Stoiber stoppen
In den Monaten vor der Wahl versucht die SPD-Führung wieder den Schulterschluß mit den Gewerkschaften. Denn offenkundig dämmert es auch Gerhard Schröder: er kann es noch so gut mit den Interessen der wirtschaftlich Mächtigen meinen und ihnen Zugeständnisse machen - doch wählen werden sie ihn nicht. Aber reichen ein paar publikumswirksame Auftritte vor Gewerkschaftstagen und sozialdemokratischen Betriebsrätekonferenzen aus, um die Stimmung noch einmal herumzureißen?
Trotz alledem - wählen gehen!
Gründe, um wählen zu gehen und Stoiber zu verhindern, gibt es mehr als genug. Der Kandidat aus Oberbayern schwört zwar Stein und Bein, auch er wolle den Sozialstaat nicht abschaffen. Doch seine Forderung nach "mehr Wachstum und Beschäftigung" erinnert an das gleichlautende Kahlschlagspaket der Regierung Kohl vom Sommer 1996, das u.a. Kündigungsschutz, Lohnfortzahlung im Krankheitsfall und Zahnersatz für Jugendliche kippte. CDU und CSU wollen jetzt den Kündigungsschutz für Ältere und in kleineren Betrieben aufweichen und Arbeitnehmern, Arbeitslosen und Rentnern in die Taschen greifen. Die Umverteilung von unten nach oben würde unter Stoiber energischer fortgesetzt werden. Die Horrokataloge von Unternehmerverbänden und vom CDU-Wirtschaftsrat geben die Linie vor, die von einer möglichen CSU/CDU/FDP-Koalition zu erwarten ist. Die Militarisierung der Außenpolitik würde unter Stoiber konsequent fortgesetzt werden, denn führende Unionspolitiker haben schon jetzt ihre Unterstützung für einen Krieg gegen den Irak bekundet und die Demonstrationen im Mai gegen den Bush-Besuch als Schande für Deutschland bezeichnet.

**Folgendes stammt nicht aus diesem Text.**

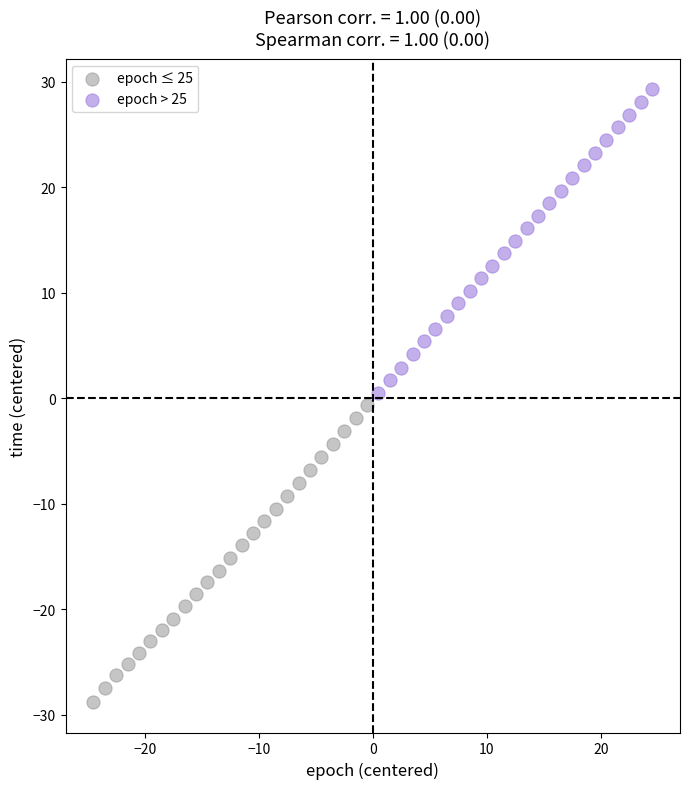

Which series has the widest spread of Y values?

epoch > 25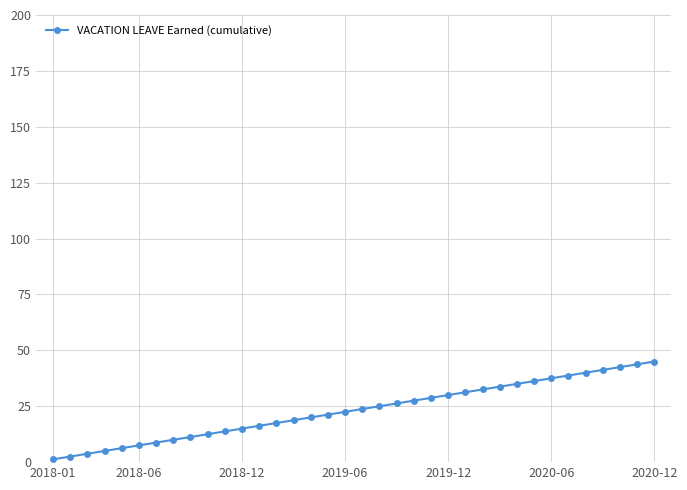

What is the value of the 7th point from the left?

8.8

Lassen wir uns von Stoibers vorsichtigen taktischen Äußerungen nicht täuschen - eine Regierung Stoiber wäre kein Haar besser als andere Rechtsregierungen in Europa - von Norwegen bis Italien und Spanien.

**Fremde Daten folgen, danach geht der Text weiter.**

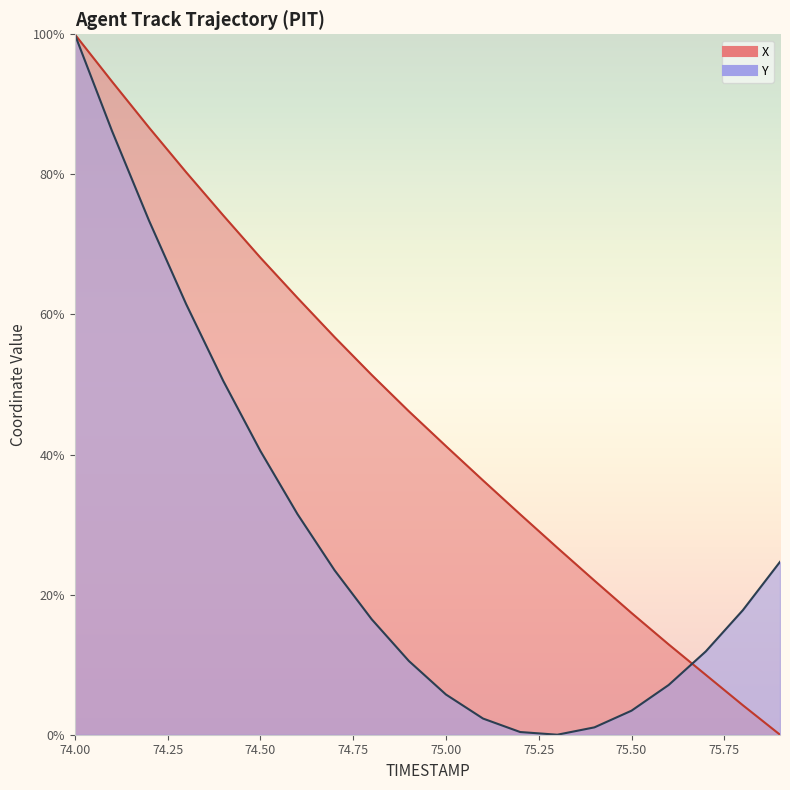

Which series changed the most between 74.8 and 75.8?

X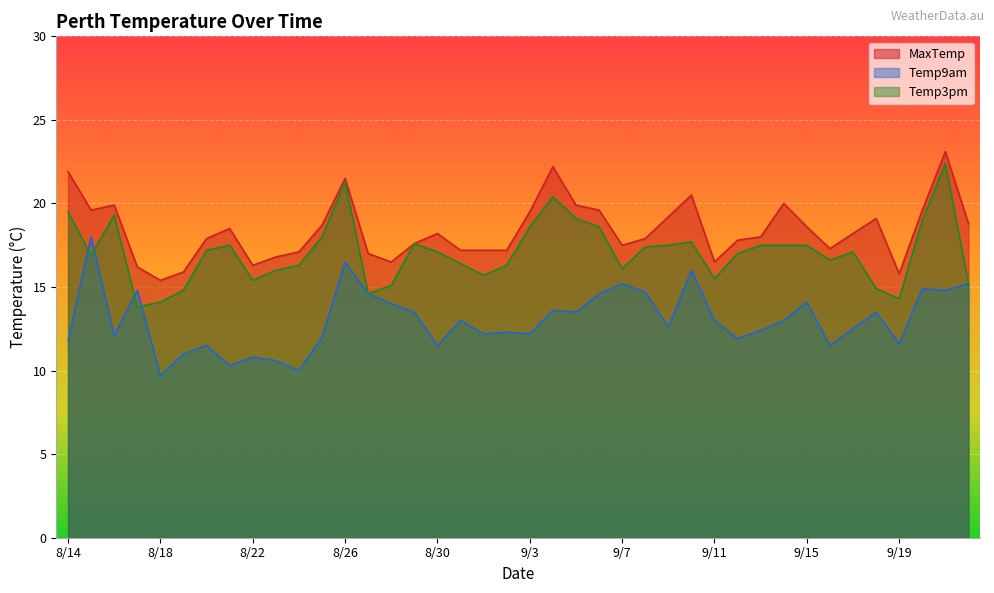

How many interior local peaks does the MaxTemp series have?

9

Es gibt Unterschiede zwischen einer Regierung Schröder und einer Regierung Stoiber - auch wenn diese manchmal bzw. immer öfter verschwimmen und gegen Null tendieren. Eine CDU/CSU/FDP-Regierung etwa wäre gegen gewerkschaftlichen Druck immuner als eine SPD-geführte Regierung. So zog Kohl 1996 auch nach einer Massendemo von 300.000 Gewerkschaftern in Bonn sein Kahlschlagspaket eiskalt durch, während Schröder im Winter 2000 nach anfänglichem "Basta" den zögerlich beginnenden gewerkschaftlichen Druck gegen die Renten"reform" wahrnahm und einige Zugeständnisse machte.
Frust an der SPD-Basis
Aber Stoiber verhindern kann und darf nicht heißen, Schröder einen Blankoscheck auszustellen. Denn die Bilanz nach knapp vier Jahren aus der Sicht von abhängig Beschäftigten, Arbeitslosen und Jugendlichen ist nicht so goldig, wie es uns die Wahlkampfplaner in der SPD-Kampa einreden wollen.